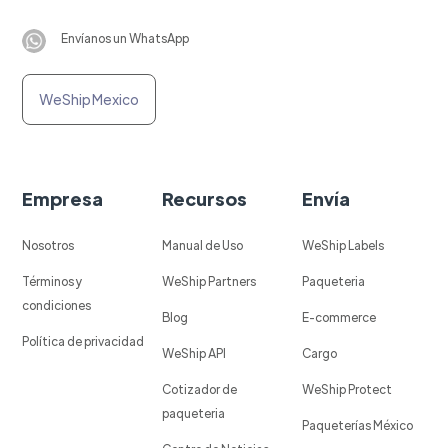
Envíanos un WhatsApp
WeShip Mexico
Empresa
Recursos
Envía
Nosotros
Manual de Uso
WeShip Labels
Términos y
WeShip Partners
Paqueteria
condiciones
Blog
E-commerce
Política de privacidad
WeShip API
Cargo
Cotizador de
WeShip Protect
paqueteria
Paqueterías México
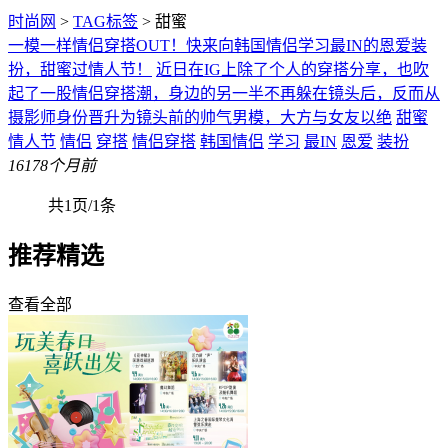
时尚网
>
TAG标签
> 甜蜜
一模一样情侣穿搭OUT！快来向韩国情侣学习最IN的恩爱装
扮，甜蜜过情人节！
近日在IG上除了个人的穿搭分享，也吹
起了一股情侣穿搭潮，身边的另一半不再躲在镜头后，反而从
摄影师身份晋升为镜头前的帅气男模，大方与女友以绝
甜蜜
情人节
情侣
穿搭
情侣穿搭
韩国情侣
学习
最IN
恩爱
装扮
161
78个月前
共1页/1条
推荐精选
查看全部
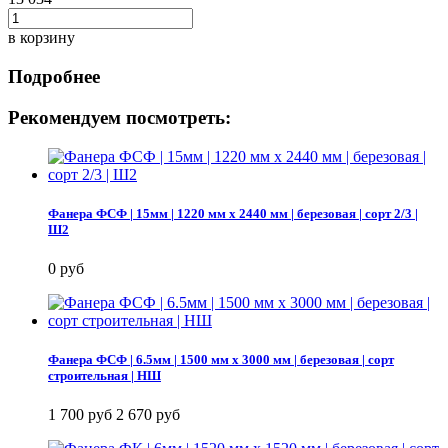
в корзину
Подробнее
Рекомендуем посмотреть:
Фанера ФСФ | 15мм | 1220 мм х 2440 мм | березовая | сорт 2/3 |
Ш2
0 руб
Фанера ФСФ | 6.5мм | 1500 мм х 3000 мм | березовая | сорт
строительная | НШ
1 700 руб
2 670 руб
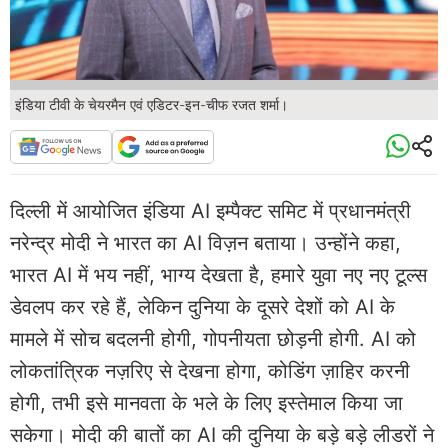
इंडिया टीवी के चेयरमैन एवं एडिटर-इन-चीफ रजत शर्मा।
दिल्ली में आयोजित इंडिया AI इम्पैक्ट समिट में प्रधानमंत्री
नरेन्द्र मोदी ने भारत का AI विज़न बताया। उन्होंने कहा,
भारत AI में भय नहीं, भाग्य देखता है, हमारे युवा नए नए टूल्स
डेवलप कर रहे हैं, लेकिन दुनिया के दूसरे देशों को AI के
मामले में सोच बदलनी होगी, गोपनीयता छोड़नी होगी. AI को
लोकतांत्रिक नज़रिए से देखना होगा, कोडिंग ज़ाहिर करनी
होगी, तभी इसे मानवता के भले के लिए इस्तेमाल किया जा
सकेगा। मोदी की बातों का AI की दुनिया के बड़े बड़े लीडरों ने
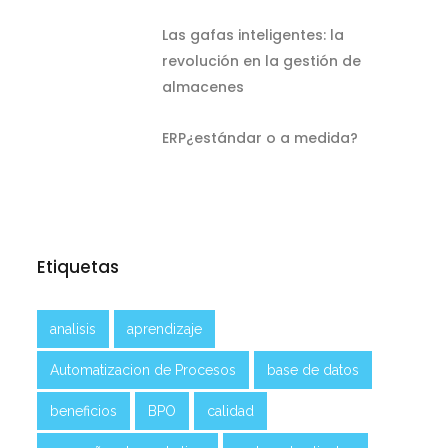
Las gafas inteligentes: la
revolución en la gestión de
almacenes
ERP¿estándar o a medida?
Etiquetas
analisis
aprendizaje
Automatizacion de Procesos
base de datos
beneficios
BPO
calidad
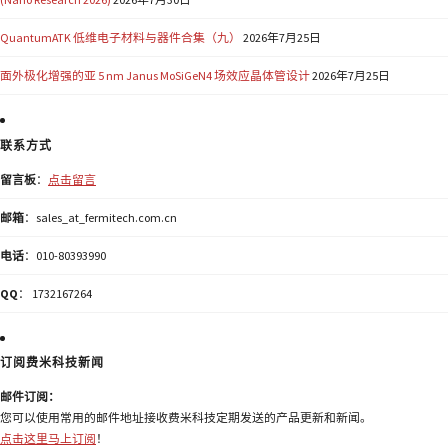
QuantumATK 低维电子材料与器件合集（九）
2026年7月25日
面外极化增强的亚 5 nm Janus MoSiGeN4 场效应晶体管设计
2026年7月25日
联系方式
留言板
：
点击留言
邮箱
：sales_at_fermitech.com.cn
电话
：010-80393990
QQ
： 1732167264
订阅费米科技新闻
邮件订阅：
您可以使用常用的邮件地址接收费米科技定期发送的产品更新和新闻。
点击这里马上订阅
！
+-------+
ABOUT THIS TASK:
Rewrite the text of all the items above, replacing "WeShip" with "EnvíaYa" everywhere and changing nothing else. Leave the pictures out.

OUTPUT FOR THIS TASK:
Envíanos un WhatsApp
EnvíaYa Mexico
Empresa
Recursos
Envía
Nosotros
Manual de Uso
EnvíaYa Labels
Términos y
EnvíaYa Partners
Paqueteria
condiciones
Blog
E-commerce
Política de privacidad
EnvíaYa API
Cargo
Cotizador de
EnvíaYa Protect
paqueteria
Paqueterías México
时尚网
>
TAG标签
> 甜蜜
一模一样情侣穿搭OUT！快来向韩国情侣学习最IN的恩爱装
扮，甜蜜过情人节！
近日在IG上除了个人的穿搭分享，也吹
起了一股情侣穿搭潮，身边的另一半不再躲在镜头后，反而从
摄影师身份晋升为镜头前的帅气男模，大方与女友以绝
甜蜜
情人节
情侣
穿搭
情侣穿搭
韩国情侣
学习
最IN
恩爱
装扮
161
78个月前
共1页/1条
推荐精选
查看全部
в корзину
Подробнее
Рекомендуем посмотреть:
Фанера ФСФ | 15мм | 1220 мм х 2440 мм | березовая | сорт 2/3 |
Ш2
0 руб
Фанера ФСФ | 6.5мм | 1500 мм х 3000 мм | березовая | сорт
строительная | НШ
1 700 руб
2 670 руб
इंडिया टीवी के चेयरमैन एवं एडिटर-इन-चीफ रजत शर्मा।
दिल्ली में आयोजित इंडिया AI इम्पैक्ट समिट में प्रधानमंत्री
नरेन्द्र मोदी ने भारत का AI विज़न बताया। उन्होंने कहा,
भारत AI में भय नहीं, भाग्य देखता है, हमारे युवा नए नए टूल्स
डेवलप कर रहे हैं, लेकिन दुनिया के दूसरे देशों को AI के
मामले में सोच बदलनी होगी, गोपनीयता छोड़नी होगी. AI को
लोकतांत्रिक नज़रिए से देखना होगा, कोडिंग ज़ाहिर करनी
होगी, तभी इसे मानवता के भले के लिए इस्तेमाल किया जा
सकेगा। मोदी की बातों का AI की दुनिया के बड़े बड़े लीडरों ने
Las gafas inteligentes: la
revolución en la gestión de
almacenes
ERP¿estándar o a medida?
Etiquetas
analisis
aprendizaje
Automatizacion de Procesos
base de datos
beneficios
BPO
calidad
QuantumATK 低维电子材料与器件合集（九）
2026年7月25日
面外极化增强的亚 5 nm Janus MoSiGeN4 场效应晶体管设计
2026年7月25日
联系方式
留言板
：
点击留言
邮箱
：sales_at_fermitech.com.cn
电话
：010-80393990
QQ
： 1732167264
订阅费米科技新闻
邮件订阅：
您可以使用常用的邮件地址接收费米科技定期发送的产品更新和新闻。
点击这里马上订阅
！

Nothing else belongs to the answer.